The tissue was taken after the imaging sessions (within less than an hour) to assess any immediate damage and necrosis via counting Nissl-stained cells at the irradiated cortical column—a widely accepted method for studying cell loss61. Animals (N = 3) were transcardially perfused first with saline, then with 150 ml of fixative solution containing 4% PFA in 0.1 M phosphate buffer (PB). Tissue blocks were cut on a Vibratome (Leica VT1200S) into 50 µm coronal sections. After extensive washes in PB, Nissl stanning was used (1:200 in PB) (NeuroTrace 500/525 Green Fluorescent Nissl Stain, Thermo Fisher) followed by 2-(4-amidinophenyl)-1H -indole-6-carboxamidine (DAPI) (1:10,000 in PB). Sections were mounted on normal slides with gelatin coating solution and covered with mounting medium (Aquamount Mounting Medium with DAPI, Polysciences Inc.). Histological data were evaluated by confocal microscopy (Ni-EC2, Nikon and LSM 510, Zeiss Axioscope): after locating the site of infrared stimulation based on stereotactic coordinates using the Mouse Brain Atlas62, tile scans of both the control and the irradiated areas were taken (Fig. 9). Using a generalist algorithm for cellular segmentation63, neuronal cell bodies were identified in a 500 µm wide cortical column centered around the irradiated area, and also for the corresponding contralateral control hemisphere.

Data analysis

Fluorescent time series depicting the calcium changes occurring in vivo in both the neuropil and the selected cells were analyzed with the MESc data acquisition software (Femtonics Ltd, Budapest, Hungary) and the MES curve analyzer tool. Briefly, regions of interest were manually selected to coincide with single cell somata. The raw fluorescence calcium traces were extracted to Excel and analyzed using custom Matlab scripts. They were transformed to show fluorescence change according to Eq. (1):

$$\frac{\Delta F}{{F_{0} }} = \frac{{\left( {F - F_{0} } \right)}}{{F_{0} }}$$
(1)

where F is the fluorescence at any given point in time, and F0 is the mean fluorescence value for the 3000 to 4500 ms range, preceding the infrared stimulus presentation. Following this, the signal-to-noise ratio (SNR) is:

$$SNR = {{\left( {\frac{\Delta F}{{F_{0} }}} \right)_{peak} } \mathord{\left/ {\vphantom {{\left( {\frac{\Delta F}{{F_{0} }}} \right)_{peak} } {\sigma F}}} \right. \kern-\nulldelimiterspace} {\sigma F}}$$
(2)

where σF is the standard deviation of the baseline period. We took those events as a Calcium response that exceeded the threshold of three times the standard deviation of the baseline period.

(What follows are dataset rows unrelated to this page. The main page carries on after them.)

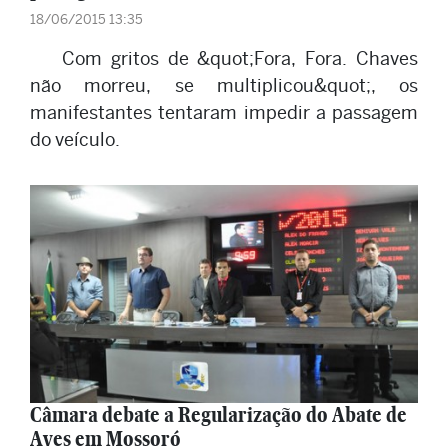
18/06/2015 13:35
Com gritos de &quot;Fora, Fora. Chaves
não morreu, se multiplicou&quot;, os
manifestantes tentaram impedir a passagem
do veículo.
Câmara debate a Regularização do Abate de
Aves em Mossoró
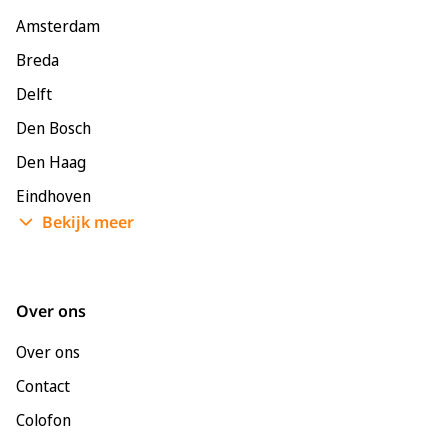
Amsterdam
Breda
Delft
Den Bosch
Den Haag
Eindhoven
Bekijk meer
Enschede
Groningen
Leeuwarden
Over ons
Leiden
Over ons
Maastricht
Contact
Nijmegen
Colofon
Rotterdam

For each mouse, outliers were identified using the boxplot function of Matlab and were removed from the analysis. Normal distribution for the spatial extent of the response has been determined using standard Matlab functions. Statistical analysis was done using OriginPro.

Disclosures

AK and IV were funded by ANR [TRAJECTORY] and recurrent funding from CNRS & Aix Marseille Université. RO and DM were funded by foundation EDF ATPulseGliome. GS AB and BR were funded by ERC 682426, VISONby3DSTIM. AS and BH were funded by ERC StG 715043. The authors are grateful to K. Lengyel for technical assistance. We acknowledge the help of the Nikon Microscopy Center at the Institute of Experimental Medicine, Budapest, Hungary. All experimental protocols were approved by the Animal Care and Experimentation Committee of the Institute of Experimental Medicine of the Hungarian Academy of Sciences (approval reference numbers PEI/001/194-4/2014 and PEI/001/1771-2/2015) and by the French Ministry of Higher Education, Research and Innovation (approval reference number APAFIS#22182–2019091818381928 v5). All procedures complied with Hungarian, French and European regulations for animal research.